= Ethem Çeku =

Ethem Çeku (born 1962) is a historian and former soldier and politician in Kosovo. He was an officer in the Kosovo Liberation Army (KLA) in the 1998–99 Kosovo War and a minister in the government of Kosovo from 2002 to 2008. Çeku is a member of the Alliance for the Future of Kosovo (AAK).

He is a cousin of former Kosovan prime minister Agim Çeku.

==Kosovo War==
Çeku was a commander of the Kosovo Liberation Army in the area of Peja during the Kosovo War. After the end of the war in June 1999, he brought reporters to what he said was a torture chamber operated by Serbian police in the city. He said that 395 ethnic Albanians had been brought to a jail next to the police station in the final three months of the war and that their current whereabouts were unknown.

==Politician==
===Interim leader of Peja (1999–2000)===
At the end of the Kosovo War, the Kosovo Liberation Army appointed Çeku as interim mayor of Peja. He continued to wear his combat fatigues to work and carried an AK-47, despite demands from international forces that the KLA disarm.

In response to an attack on a Serbian Orthodox church in Peja in July 1999, Çeku said, "I feel very sorry about that church, and we're all for preserving the old buildings. But we're very allergic to churches built since 1990. They are churches of politics, not churches of religion."

Çeku met with United Nations Secretary-General Kofi Annan during the latter's visit to the province in October 1999.

The United Nations Interim Administration Mission in Kosovo (UNMIK) appointed Jose Manuel Sucre as municipal administrator of Peja later in 1999, and Çeku was reassigned as chairman of the Peja municipal council. In May 2000, Çeku signed a statement on behalf of the council that there was not yet any possibility of allowing Serb refugees to return to the area. He attended talks in Washington, D.C., in July 2000; the talks did not deal with the status of Kosovo but rather with ending the ongoing violence between the Serb and Albanian communities and creating conditions for democratic institutions.

The Peja region was threatened by serious forest fires in August 2000, and Çeku was described as deploying all of the forces of the municipality to prevent an environmental catastrophe.

Çeku appeared in the second position on the Alliance for the Future of Kosovo's electoral list for Peja in the 2000 Kosovan local elections and placed first among the party's candidates, winning election to the local assembly. The Democratic League of Kosovo (LDK) won a majority victory in the city, and his term as council leader came to an end.

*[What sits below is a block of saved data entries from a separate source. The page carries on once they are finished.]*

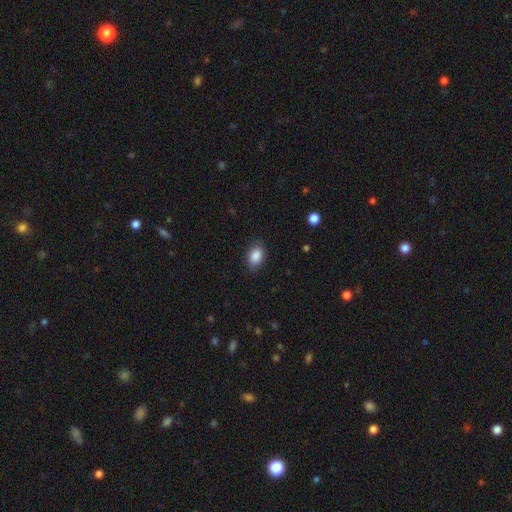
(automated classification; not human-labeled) Morphology: type=smooth (87%); roundness=in between (82%); merging=none (81%).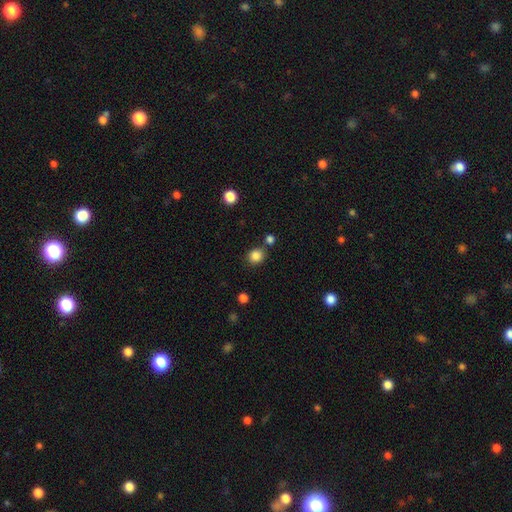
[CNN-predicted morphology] Smooth or featured? Predicted: smooth (p=0.85). How rounded? Predicted: round (p=0.75). Merging? Predicted: none (p=0.77).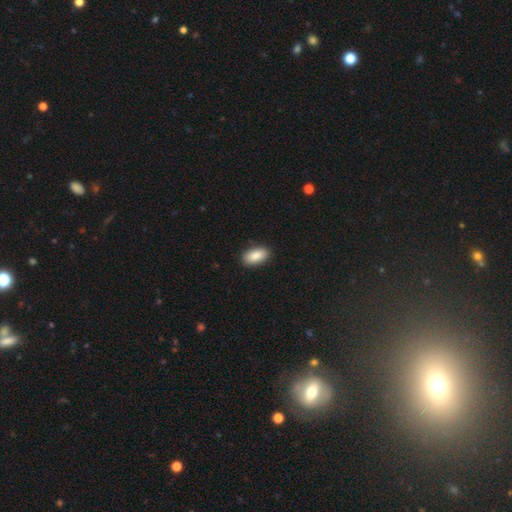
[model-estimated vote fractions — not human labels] Overall: smooth (88%). How rounded: in between (93%). Merging: none (89%).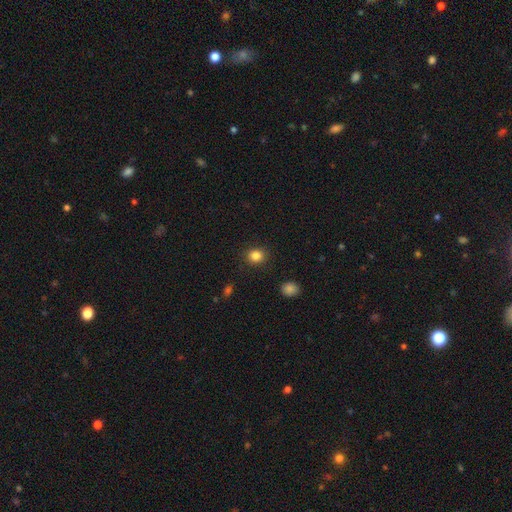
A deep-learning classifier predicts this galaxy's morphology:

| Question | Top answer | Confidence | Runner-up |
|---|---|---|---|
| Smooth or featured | smooth | 84% | star or artifact (11%) |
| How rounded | round | 73% | in between (26%) |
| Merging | none | 89% | minor disturbance (7%) |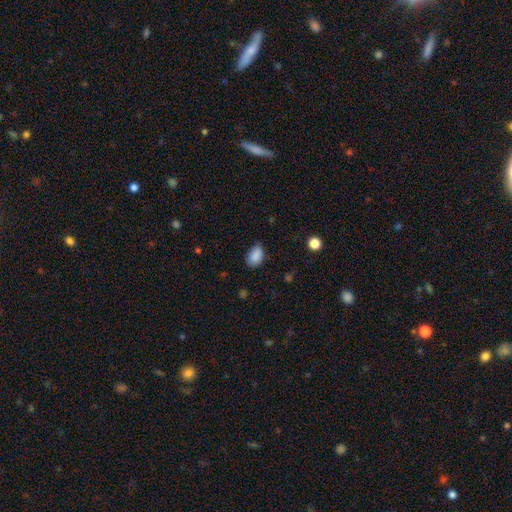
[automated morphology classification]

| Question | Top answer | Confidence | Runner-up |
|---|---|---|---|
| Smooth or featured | smooth | 88% | star or artifact (8%) |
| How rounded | in between | 86% | round (13%) |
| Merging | none | 70% | minor disturbance (24%) |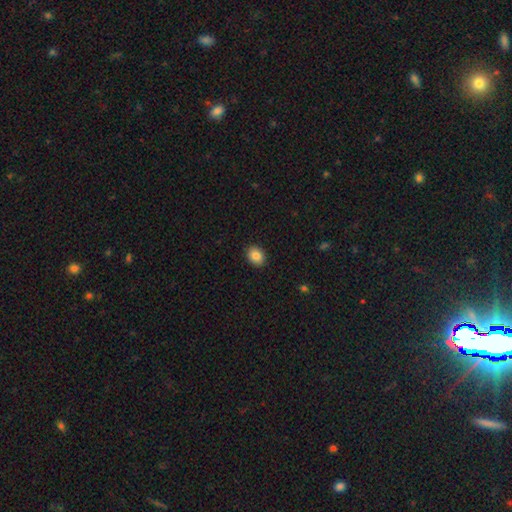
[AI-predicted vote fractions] A smooth galaxy with no disk features (86%) that is in between round and cigar-shaped (57%). Merging: none (90%).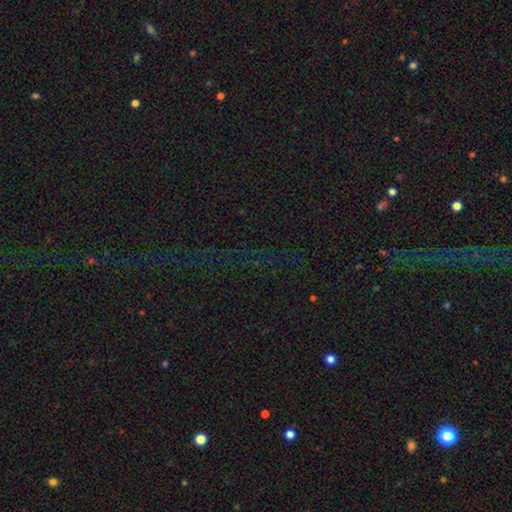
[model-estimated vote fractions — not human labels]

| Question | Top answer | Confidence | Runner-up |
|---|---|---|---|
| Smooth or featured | star or artifact | 75% | smooth (13%) |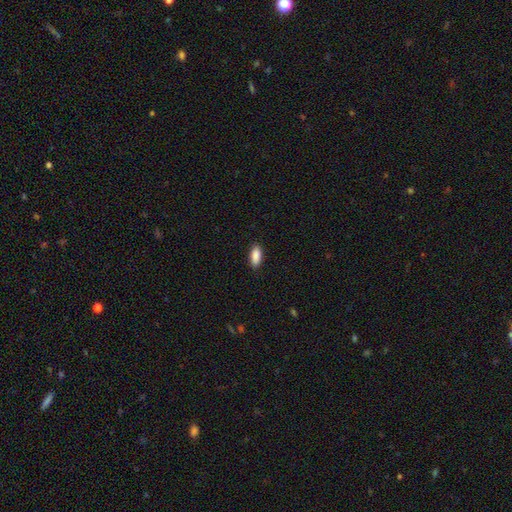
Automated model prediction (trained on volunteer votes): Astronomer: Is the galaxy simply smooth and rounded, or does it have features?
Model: smooth — 89%.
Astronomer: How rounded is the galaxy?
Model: in between — 85%.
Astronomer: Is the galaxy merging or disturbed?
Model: none — 88%.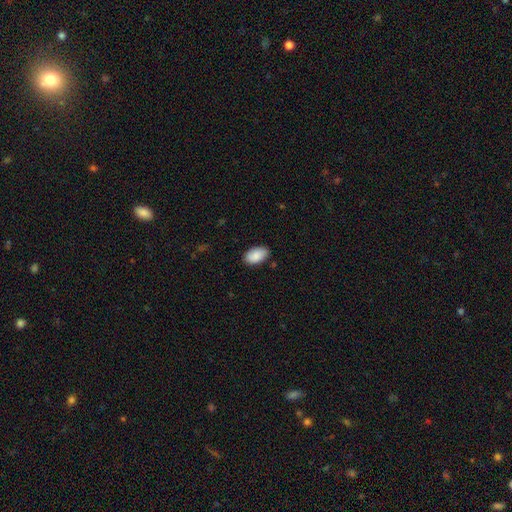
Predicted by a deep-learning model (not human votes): Smooth or featured? Predicted: smooth (p=0.88). How rounded? Predicted: in between (p=0.95). Merging? Predicted: none (p=0.85).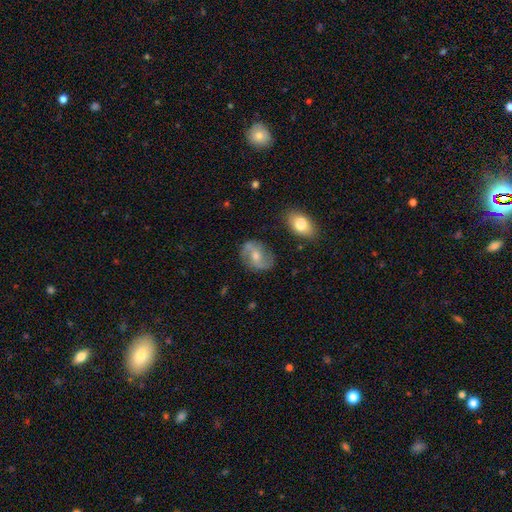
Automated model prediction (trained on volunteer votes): Q: Smooth or featured?
A: featured or disk (66%); runner-up: smooth (24%)
Q: Edge-on disk?
A: no (96%); runner-up: yes (4%)
Q: Bar?
A: weak (42%); runner-up: no (41%)
Q: Spiral arms?
A: yes (85%); runner-up: no (15%)
Q: Spiral winding?
A: loose (42%); runner-up: medium (41%)
Q: Spiral arm count?
A: 2 (87%); runner-up: can't tell (7%)
Q: Bulge size?
A: moderate (60%); runner-up: small (35%)
Q: Merging?
A: none (76%); runner-up: minor disturbance (16%)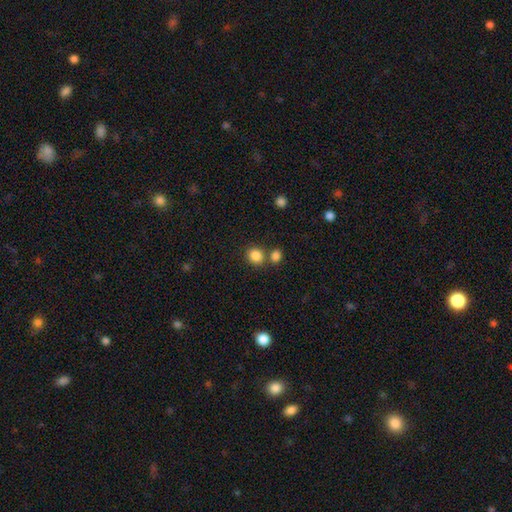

===Cabinet minister (2002–08)===
====Minister of Environment and Urban Planning (2002–04)====
Çeku oversaw the Alliance for the Future of Kosovo's election headquarters in the 2001 Kosovan parliamentary election and introduced its election list to the media in September 2001. He himself appeared in the eleventh position on the list. The election was held under closed list proportional representation; the AAK won eight seats, and he was not elected.

The AAK joined Kosovo's coalition government after the election and received two cabinet positions. When the new ministry was formed on 4 April 2002, Çeku was appointed as minister of environment and urban planning. Following his appointment, he said his first priority would be the development and implementation of a legal structure for his ministry; once this was in place, his focus would turn to building industrial zones and infrastructure, environmental protection, and management of natural resources. He said that Pristina's growing illegal construction sector was a serious problem and also accused neighbouring Macedonia of "invading" 2,500 hectares of Kosovo's territory.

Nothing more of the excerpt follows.